Me apresuré a tranquilizarla.
– Pero lo más temible de su situación económica es cómo tiene invertido su dinero. En realidad es de eso de lo que quiero hablarle. Vendió los certificados de depósito de su antiguo banco en febrero, a la baja, claro, por lo de los descuentos, y metió su dinero en unos bonos. Con un alto rédito, pero que actualmente no rentan nada. Usted no sabrá por qué decidió hacerlo, ¿verdad?
La señora Tertz se agitó en su silla.
– Nosotras nunca hablábamos de dinero, querida.
La miré fijamente.
– Chrissie Pichea y Vinnie Buttone han estado recorriendo el barrio ofreciéndole a la gente asesoría financiera. Pudieron haberla convencido de que comprara esos bonos.
– Estoy segura de que cualquier cosa que hiciera Chrissie fue con sus mejores intenciones. Ya sé que vosotras dos no estabais de acuerdo en lo de los perros de Hattie, pero Chrissie es una vecina con un gran corazón. Cuando me ve cargada de paquetes de comida, siempre acude corriendo a ayudarme a traerlos a casa.

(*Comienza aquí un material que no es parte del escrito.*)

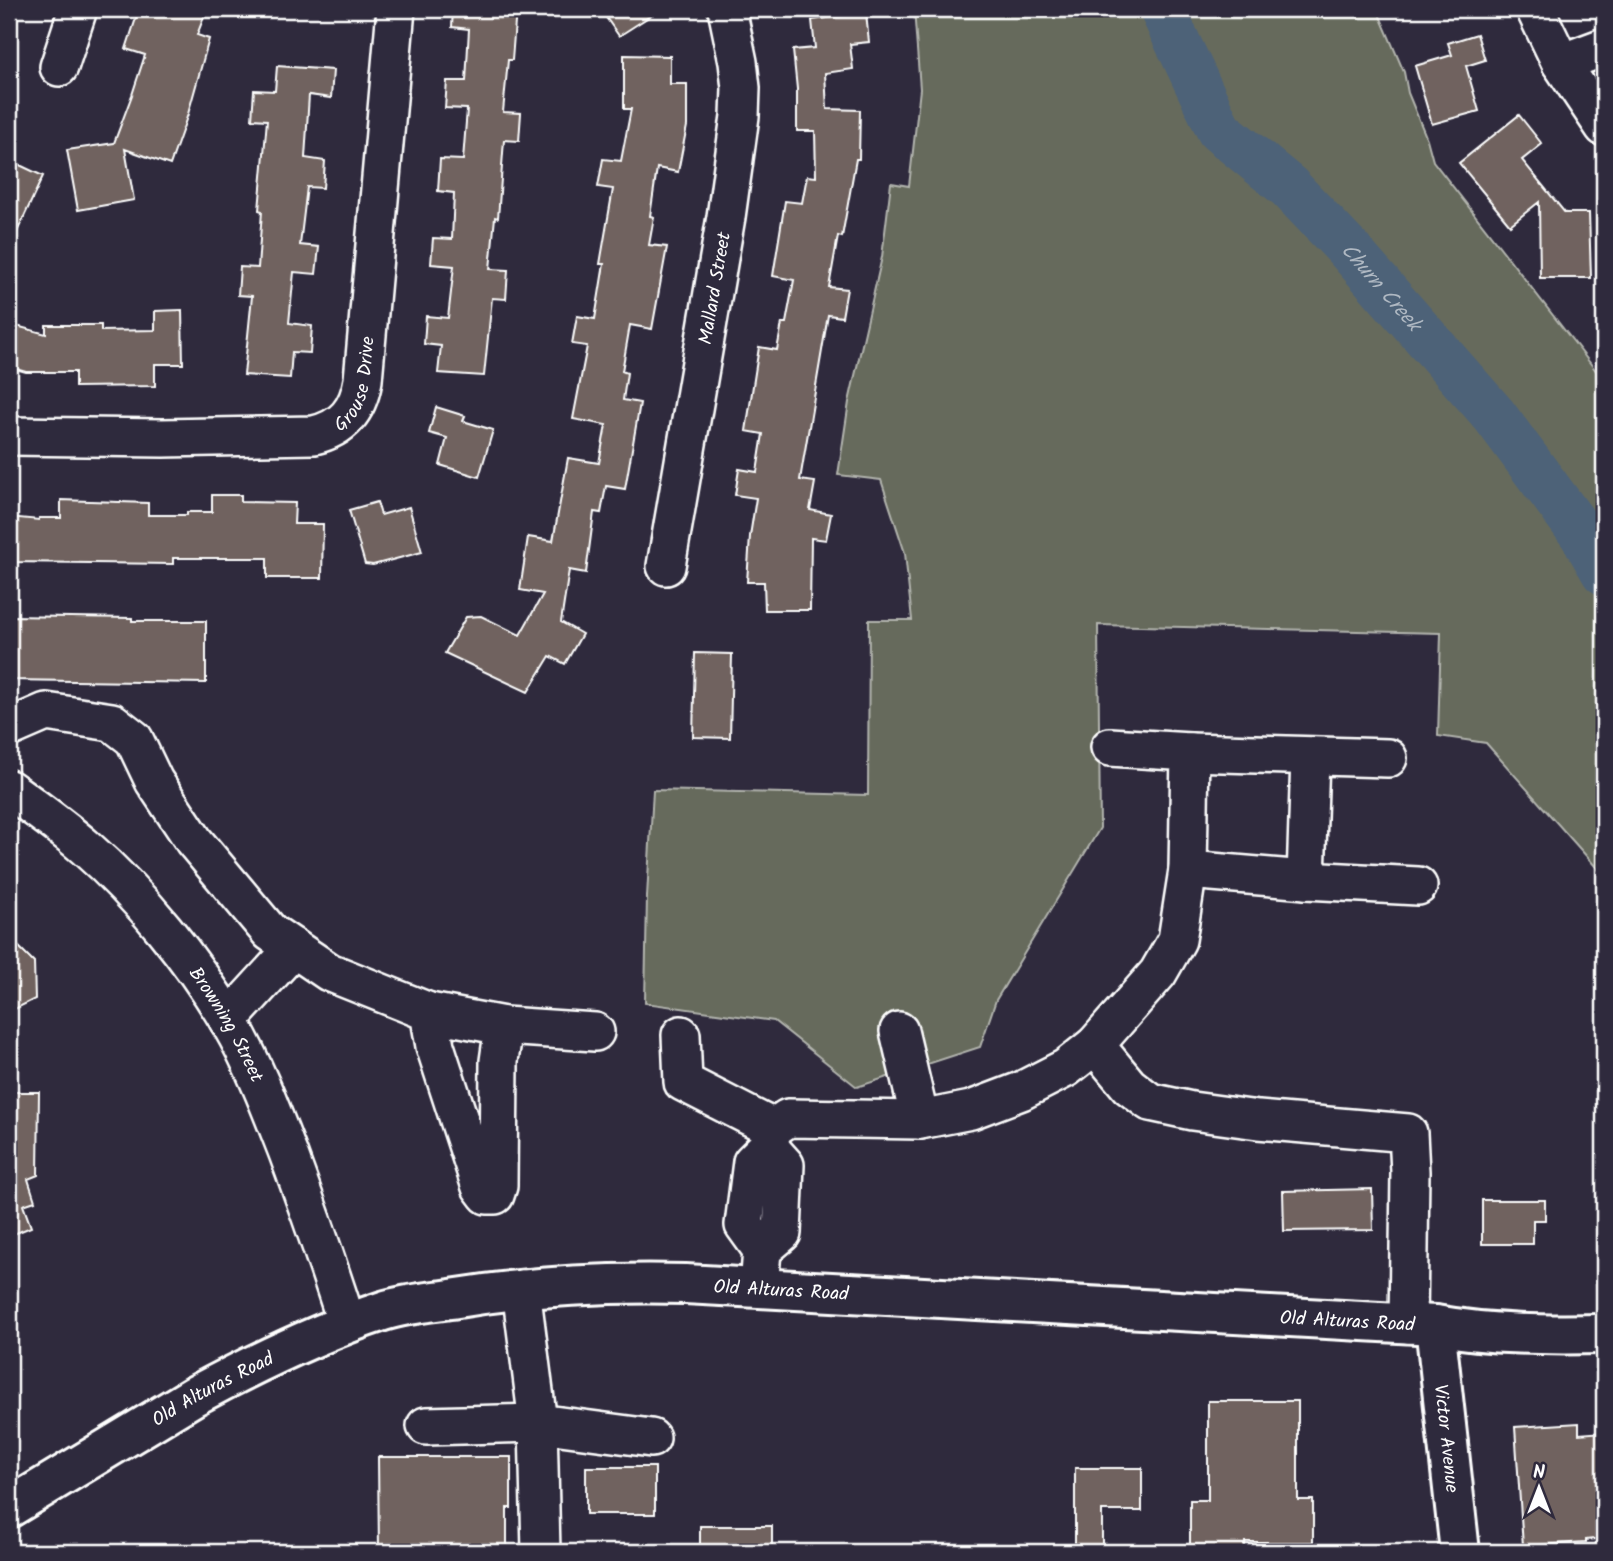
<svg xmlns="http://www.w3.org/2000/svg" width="1613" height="1561" viewBox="0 0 1613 1561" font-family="Kalam,sans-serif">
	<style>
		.green { fill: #666a5c; stroke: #b2b4ae; stroke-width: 2 }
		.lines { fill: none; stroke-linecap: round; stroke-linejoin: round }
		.river { stroke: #4d6278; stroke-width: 46 }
		.building { fill: #6f625e; stroke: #fff; stroke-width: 2 }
		.minor-casing { stroke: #fff; stroke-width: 42 }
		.major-casing { stroke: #fff; stroke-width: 44 }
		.minor { stroke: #2f2a3d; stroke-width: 37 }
		.major { stroke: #2f2a3d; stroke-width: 38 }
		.labels { text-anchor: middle; stroke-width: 5; stroke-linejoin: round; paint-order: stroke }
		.street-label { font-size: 19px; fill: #fff; stroke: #2f2a3d }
		.water-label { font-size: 21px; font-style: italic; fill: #afb8c2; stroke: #2f2a3d }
	</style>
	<rect width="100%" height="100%" fill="#2f2a3d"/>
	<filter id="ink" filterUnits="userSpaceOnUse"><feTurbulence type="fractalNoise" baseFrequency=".0143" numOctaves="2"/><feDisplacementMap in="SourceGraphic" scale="14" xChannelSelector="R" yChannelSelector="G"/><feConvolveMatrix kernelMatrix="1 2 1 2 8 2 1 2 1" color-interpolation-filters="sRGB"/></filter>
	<g filter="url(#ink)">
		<path class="green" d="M914,9H1377L1404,72L1408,93L1427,139L1433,161L1604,381V876L1486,743L1438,736L1441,633L1098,625L1100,828L996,1000L980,1047L857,1087L774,1021L645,1003L647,897L653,790L868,795L869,620H912L905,553L881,480L838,475L849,402L882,257L891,183L909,186L920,89Z"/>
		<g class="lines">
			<path class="river" id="s1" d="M1162,9L1219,130L1289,187L1349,250L1494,415L1582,534L1604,572"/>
		</g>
		<path class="building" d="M139,9H207L197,35L209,39L188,114L170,165L125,149L134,200L78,210L67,150L114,143L132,95L145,55L126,49Z
			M453,9H516L512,60H508L503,112L521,113L519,141L504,140L498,218L495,217L490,269L508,270L506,299L492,298L484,376L438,373L441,346L424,344L426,316L448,318L454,266L431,264L433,238L452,239L454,193L438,191L440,159L463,160L467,109L445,108L447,81H466L469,29L452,27Z
			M600,9H661L619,36Z
			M866,13L869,42L850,44L853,69L825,73L827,109L860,110L859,159H856L842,237L838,236L829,287L847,289L842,317L828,315L800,480L815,482L810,510L831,514L826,540L811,538L810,610H765L764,582H747L750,536L756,498L735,495L739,469L757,472L763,434L746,431L759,347L777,350L782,323H786L794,280L773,276L785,201L802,203L807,176L816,177L815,131H797V89L793,50L815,48L812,20Z
			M1477,34L1485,60L1466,66L1479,111L1432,124L1415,66L1452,55L1448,43Z
			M624,55L670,56V84H687V126L678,172L657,168L650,216L654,217L649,245L667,247L652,329L630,325L622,371L627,373L623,400L640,403L625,489L606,486L601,513L594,512L586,573L569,570L561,622L582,634L565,664L550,656L528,692L445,653L466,617L481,616L520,635L543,594L520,590L528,537L553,541L568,458L599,463L606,425L573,419L587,346L572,344L577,316L595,319L604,264H600L613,189L598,187L603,159L621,161L631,109H624Z
			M277,66L333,70L331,98L309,95L305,158L325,161L323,188L307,187L300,245L319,247L316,274L294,272L289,323L312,326L310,353L292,352L290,378L244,375L252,296L238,295L240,267L258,268L262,211L259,210L267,120L252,119L254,90L275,91Z
			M1519,115L1542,144L1522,160L1565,213H1589L1591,278H1540L1539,202L1510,225L1459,163Z
			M9,160L43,176L9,249Z
			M182,310L183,364H155V386L75,387V372H26L9,367V324L46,334V325H101V331L155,330V311Z
			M436,407L465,416L463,421L493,430L479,477L440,465L447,438L429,433Z
			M212,495H241V502L295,503L294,524H323L322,578H267V558H173V564L9,562V517L39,520V518H61V500L148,503V515H187V512H212Z
			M377,502L381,515L409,507L422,552L373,565L365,564L349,510Z
			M9,616L132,618V621H206V683L9,680Z
			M695,653L732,654L730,738L693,737Z
			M9,937L34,962L35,999L9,1012Z
			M9,1092H39L38,1175L28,1179L35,1201L23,1205L31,1227L9,1236Z
			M1372,1189L1373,1230L1284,1231L1283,1191Z
			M1482,1200H1545V1220H1533V1244H1482Z
			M1208,1401H1298V1500H1313V1542H1245V1552H1190V1500H1208Z
			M1579,1423V1434L1604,1432V1538L1586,1540V1542L1523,1546L1515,1427Z
			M378,1457H511V1508H507V1552H379Z
			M586,1467H655V1514H586Z
			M1075,1468H1142V1511H1102V1552H1075Z
			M700,1526H772V1552H700Z"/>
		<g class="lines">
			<defs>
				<g id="minor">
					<path d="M1535,9L1561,63L1604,127"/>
					<path d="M1561,63L1604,47"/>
					<path d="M59,67L78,9"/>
					<path id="s2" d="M9,436L163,438L314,435C344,428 358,410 363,380L396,9"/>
					<path id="s3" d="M666,566L726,217L740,116L741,88L738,62L727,9"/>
					<path d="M9,728L46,712L112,722L134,739L154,781L194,841L270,932L329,972L429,1012L435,1046L481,1187L487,1195H495L498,1186L499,1061L504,1026"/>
					<path d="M1190,752L1388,758"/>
					<path d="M1310,757L1306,880L1418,886"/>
					<path id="s4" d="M9,789C34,807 61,826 85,847C141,896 192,959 230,1023C254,1064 271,1109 288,1153C309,1210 329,1267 347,1324"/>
					<path d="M1188,870L1306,880"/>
					<path d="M429,1012L504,1026L595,1032"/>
					<path d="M228,1020L294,948"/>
					<path d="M899,1031L920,1120"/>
					<path d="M681,1035L683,1082L773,1128"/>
					<path d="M1095,1045L1129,1086L1150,1102L1192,1111L1258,1120L1408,1133L1410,1172L1408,1324"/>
					<path d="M762,1250L782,1233L785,1165L768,1146"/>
					<path d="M759,1288L762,1250L744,1225L752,1162L768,1146L773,1128L788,1118L920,1120L971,1110L1021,1091L1066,1068L1095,1045L1158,973L1177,940L1188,870L1190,752L1110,747"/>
					<path d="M521,1289L538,1423L541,1552"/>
					<path d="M426,1426L538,1423L651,1438"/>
				</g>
				<g id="major">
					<path id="s5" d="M1435,1325L1460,1552"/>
					<path id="s6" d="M9,1508L194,1396C251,1365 322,1331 383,1311C405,1304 429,1302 451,1299C529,1286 607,1282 685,1284L1435,1325C1490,1335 1548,1335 1604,1334"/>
				</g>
			</defs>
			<use href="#minor" class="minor-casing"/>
			<use href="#major" class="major-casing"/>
			<use href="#minor" class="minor"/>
			<use href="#major" class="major"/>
		</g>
	</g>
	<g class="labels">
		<g class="street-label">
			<text dy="7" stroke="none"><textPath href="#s3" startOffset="282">Mallard Street</textPath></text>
			<text dy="7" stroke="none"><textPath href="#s2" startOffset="378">Grouse Drive</textPath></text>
			<text dy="7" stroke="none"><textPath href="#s4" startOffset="324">Browning Street</textPath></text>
			<text dy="7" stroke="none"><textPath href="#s6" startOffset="824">Old Alturas Road</textPath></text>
			<text dy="7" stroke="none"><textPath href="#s6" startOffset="1391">Old Alturas Road</textPath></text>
			<text dy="7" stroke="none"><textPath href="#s6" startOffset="236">Old Alturas Road</textPath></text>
			<text dy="7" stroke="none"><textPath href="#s5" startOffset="114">Victor Avenue</textPath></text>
		</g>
		<g class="water-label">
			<text dy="7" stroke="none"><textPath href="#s1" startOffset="360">Churn Creek</textPath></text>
		</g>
	</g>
	<rect width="1613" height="1561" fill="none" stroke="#2f2a3d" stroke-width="35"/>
	<rect x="18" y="18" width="1578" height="1526" fill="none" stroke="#fff" stroke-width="2.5" filter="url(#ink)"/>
	<g transform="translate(1539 1488)" stroke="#2f2a3d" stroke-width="5" paint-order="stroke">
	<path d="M0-5L12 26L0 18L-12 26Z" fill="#ffffff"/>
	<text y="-10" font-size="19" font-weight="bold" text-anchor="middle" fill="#ffffff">N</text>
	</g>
</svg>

Sonreí, procurando no dejar traslucir mi hostilidad ni en mi cara ni en mi voz.
– Probablemente pensaba que le estaba haciendo un favor a la señora Frizell al hacerle cambiar sus certificados de depósito por algo mucho más rentable. ¿A usted no le habrá ofrecido alguna operación similar?
La señora Tertz estaba tan reacia a hablar del tema que empecé a temerme que ella y su marido hubiesen también perdido sus ahorros en la bazofia esa de Diamond Head. Pero conforme seguimos hablando, se hizo evidente que lo único que quería era proteger a Chrissie.
– Estoy segura de que Chrissie es una persona estupenda -dije muy seria-. Pero puede que no tenga mucha experiencia en las inversiones arriesgadas. Hace ya cerca de diez años que vengo investigando fraudes financieros. Alguien pudo… velarle los ojos, por así decirlo, convencerla de que tenía una ganga excelente para la gente mayor. Y con su deseo de ayudar a sus vecinos, quizá ella no poseía la experiencia suficiente para ver que algo fallaba en esa oferta.